• WORK TO DO
a - In the generator thread, list every wattage figure Predator's reply gives, in order of appearance, each with what it refers to.
b - According to the generator thread, what is the largest air conditioner a single Honda EU2000i can start and run safely?
c - Output the part of the generator thread that opens with the words containing "I currently use" and closes with "the EU3000is similar?".

• PASSAGE TO READ
☆ ☆ ☆ ☆ ☆
# Honda EU3000is questions.



## johndeerefarmer (Sep 28, 2017)

I currently use two Honda EU2000's to run my RV. I have a 15k a/c. I am interested in the EU3000is because it's electric start.
From what I have read the EU2000's actually produce over their rated wattage. Is the EU3000is similar?

I am wondering how well it will start a 15k a/c? What about in high heat or at higher elevations- 8-9000 feet?

I see that their is an aftermarket elec choke kit available. Anyone have any experience with it?

What about a remote? I see several companies sell them? Any better than others?

Thanks


----------



## Predator (Sep 19, 2017)

Roughly speaking.....

15,000 btu RV air conditioner needs -- 3500watts startup	1500watts Running (depending on it's efficiency)
Here's a handy power usage chart.....
http://www.ramsond.com/wattage-chart/

As you can see from the chart, the largest AC unit a single Honda eu2000i can start and run safely is 7,000btu
Anything bigger and it really pushed the little genny hard.

So the 3000 might start it and run the 15000BTU AC (with no other load) but pushing the generators at close to their peak repeatedly or for extended periods is not good. Remember, the 15000btu AC will surge to 3500watts every time the compressor kicks in. Probably would be better to set the temp VERY low to just keep it running once started.

The two EU2000i's combined have more amperage and wattage available. I happen to also have a EU2000i and I've found it will go into overload right at it's rated surge limit of 2000watts. So even with the two EU2000i's you are pushing it close at startup.

If I were running THAT AC unit, I'd have at least a 3500watt unit (running watts) with a 4000 watt surge capability.

Think of it like this......

You "Could" ride two 250lb people on a 50cc scooter......but you'd be overworking it and it wouldn't last long.


----------
☆ ☆ ☆ ☆ ☆
• EXCERPTED RECORDS

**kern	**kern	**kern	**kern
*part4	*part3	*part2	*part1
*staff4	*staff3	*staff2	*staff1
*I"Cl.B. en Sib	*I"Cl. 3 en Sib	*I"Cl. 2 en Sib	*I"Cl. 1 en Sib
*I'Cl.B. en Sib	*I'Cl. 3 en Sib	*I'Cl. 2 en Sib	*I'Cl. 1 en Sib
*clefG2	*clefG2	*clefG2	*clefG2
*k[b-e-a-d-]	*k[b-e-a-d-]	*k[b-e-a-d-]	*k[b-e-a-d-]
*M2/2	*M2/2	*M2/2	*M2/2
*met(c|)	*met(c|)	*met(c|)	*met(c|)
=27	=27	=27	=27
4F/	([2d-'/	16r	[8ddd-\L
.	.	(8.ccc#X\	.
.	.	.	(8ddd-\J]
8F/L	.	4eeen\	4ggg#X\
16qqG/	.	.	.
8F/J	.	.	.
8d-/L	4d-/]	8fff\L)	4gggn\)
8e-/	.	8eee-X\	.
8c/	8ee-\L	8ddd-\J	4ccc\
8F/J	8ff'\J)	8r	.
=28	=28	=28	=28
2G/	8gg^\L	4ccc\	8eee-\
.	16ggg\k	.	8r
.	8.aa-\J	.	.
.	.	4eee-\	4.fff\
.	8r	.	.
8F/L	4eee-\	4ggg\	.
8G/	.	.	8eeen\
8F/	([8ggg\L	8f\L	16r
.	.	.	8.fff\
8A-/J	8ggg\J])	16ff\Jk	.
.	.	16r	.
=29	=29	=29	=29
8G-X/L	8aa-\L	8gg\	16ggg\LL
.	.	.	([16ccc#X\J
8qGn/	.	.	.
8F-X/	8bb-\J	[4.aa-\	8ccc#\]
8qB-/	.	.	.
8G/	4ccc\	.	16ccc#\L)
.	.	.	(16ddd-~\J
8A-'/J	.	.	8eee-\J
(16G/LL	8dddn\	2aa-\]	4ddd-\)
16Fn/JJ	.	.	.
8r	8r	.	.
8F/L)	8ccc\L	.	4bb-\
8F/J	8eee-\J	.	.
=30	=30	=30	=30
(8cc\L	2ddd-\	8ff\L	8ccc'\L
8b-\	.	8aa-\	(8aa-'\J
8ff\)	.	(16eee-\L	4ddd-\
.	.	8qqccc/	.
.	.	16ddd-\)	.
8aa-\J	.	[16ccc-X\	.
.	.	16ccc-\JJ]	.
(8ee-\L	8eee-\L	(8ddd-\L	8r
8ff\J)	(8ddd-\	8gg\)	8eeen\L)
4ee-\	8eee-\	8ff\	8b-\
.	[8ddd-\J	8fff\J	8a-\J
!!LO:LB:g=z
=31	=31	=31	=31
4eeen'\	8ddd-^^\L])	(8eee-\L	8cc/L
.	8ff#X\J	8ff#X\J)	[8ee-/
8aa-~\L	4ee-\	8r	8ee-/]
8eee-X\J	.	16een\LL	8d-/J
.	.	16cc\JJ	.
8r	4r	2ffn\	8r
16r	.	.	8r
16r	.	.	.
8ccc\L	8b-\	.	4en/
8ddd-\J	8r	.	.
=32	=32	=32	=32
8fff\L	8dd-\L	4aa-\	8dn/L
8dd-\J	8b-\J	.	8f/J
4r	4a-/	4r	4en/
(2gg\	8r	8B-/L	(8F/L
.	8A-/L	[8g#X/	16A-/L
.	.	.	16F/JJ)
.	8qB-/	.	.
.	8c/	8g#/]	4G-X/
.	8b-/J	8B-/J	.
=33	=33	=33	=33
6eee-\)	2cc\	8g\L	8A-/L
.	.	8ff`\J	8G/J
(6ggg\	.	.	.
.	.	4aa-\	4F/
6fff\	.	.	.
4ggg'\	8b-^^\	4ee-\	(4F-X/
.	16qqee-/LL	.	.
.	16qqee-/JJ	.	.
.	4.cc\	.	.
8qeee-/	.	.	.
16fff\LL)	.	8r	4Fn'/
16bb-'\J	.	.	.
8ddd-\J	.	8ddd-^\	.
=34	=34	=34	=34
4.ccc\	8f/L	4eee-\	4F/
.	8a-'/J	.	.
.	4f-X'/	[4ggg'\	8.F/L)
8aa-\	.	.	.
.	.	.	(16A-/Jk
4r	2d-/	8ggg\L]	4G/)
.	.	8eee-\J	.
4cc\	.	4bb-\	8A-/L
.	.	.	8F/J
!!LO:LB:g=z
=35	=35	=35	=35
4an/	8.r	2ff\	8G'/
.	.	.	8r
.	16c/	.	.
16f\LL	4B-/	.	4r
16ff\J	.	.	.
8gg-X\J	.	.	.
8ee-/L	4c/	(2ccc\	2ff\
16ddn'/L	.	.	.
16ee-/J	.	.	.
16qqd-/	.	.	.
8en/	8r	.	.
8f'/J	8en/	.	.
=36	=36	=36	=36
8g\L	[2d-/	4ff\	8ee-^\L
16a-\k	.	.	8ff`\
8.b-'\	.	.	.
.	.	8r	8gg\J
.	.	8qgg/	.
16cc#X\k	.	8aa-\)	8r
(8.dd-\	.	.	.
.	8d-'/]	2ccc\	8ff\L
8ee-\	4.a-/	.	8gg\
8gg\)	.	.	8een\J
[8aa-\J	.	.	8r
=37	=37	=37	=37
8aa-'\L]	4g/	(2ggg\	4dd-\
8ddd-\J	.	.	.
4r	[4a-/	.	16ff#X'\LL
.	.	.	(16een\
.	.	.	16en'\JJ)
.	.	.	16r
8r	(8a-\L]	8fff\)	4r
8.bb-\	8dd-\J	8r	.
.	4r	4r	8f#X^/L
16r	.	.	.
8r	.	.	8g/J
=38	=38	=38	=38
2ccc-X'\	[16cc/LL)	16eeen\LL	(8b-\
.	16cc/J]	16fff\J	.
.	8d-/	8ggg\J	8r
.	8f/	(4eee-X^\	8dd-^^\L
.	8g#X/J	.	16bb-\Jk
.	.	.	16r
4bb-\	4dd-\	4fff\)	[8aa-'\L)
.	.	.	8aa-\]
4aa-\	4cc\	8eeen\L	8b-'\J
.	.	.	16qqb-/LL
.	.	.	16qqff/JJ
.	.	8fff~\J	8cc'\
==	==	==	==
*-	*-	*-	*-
☆ ☆ ☆ ☆ ☆
• ANSWERS GIVEN
a -
1. 3,500 watts: startup for a 15,000 BTU RV air conditioner
2. 1,500 watts: running for that air conditioner
3. 3,500 watts: the surge each time the compressor kicks in
4. 2,000 watts: the EU2000i's rated surge limit, where it goes into overload
5. 3,500 watts: the running watts Predator would want in a unit for that air conditioner
6. 4,000 watts: the surge capability Predator would want in that unit

b - A 7,000 BTU unit.

c -
I currently use two Honda EU2000's to run my RV. I have a 15k a/c. I am interested in the EU3000is because it's electric start.
From what I have read the EU2000's actually produce over their rated wattage. Is the EU3000is similar?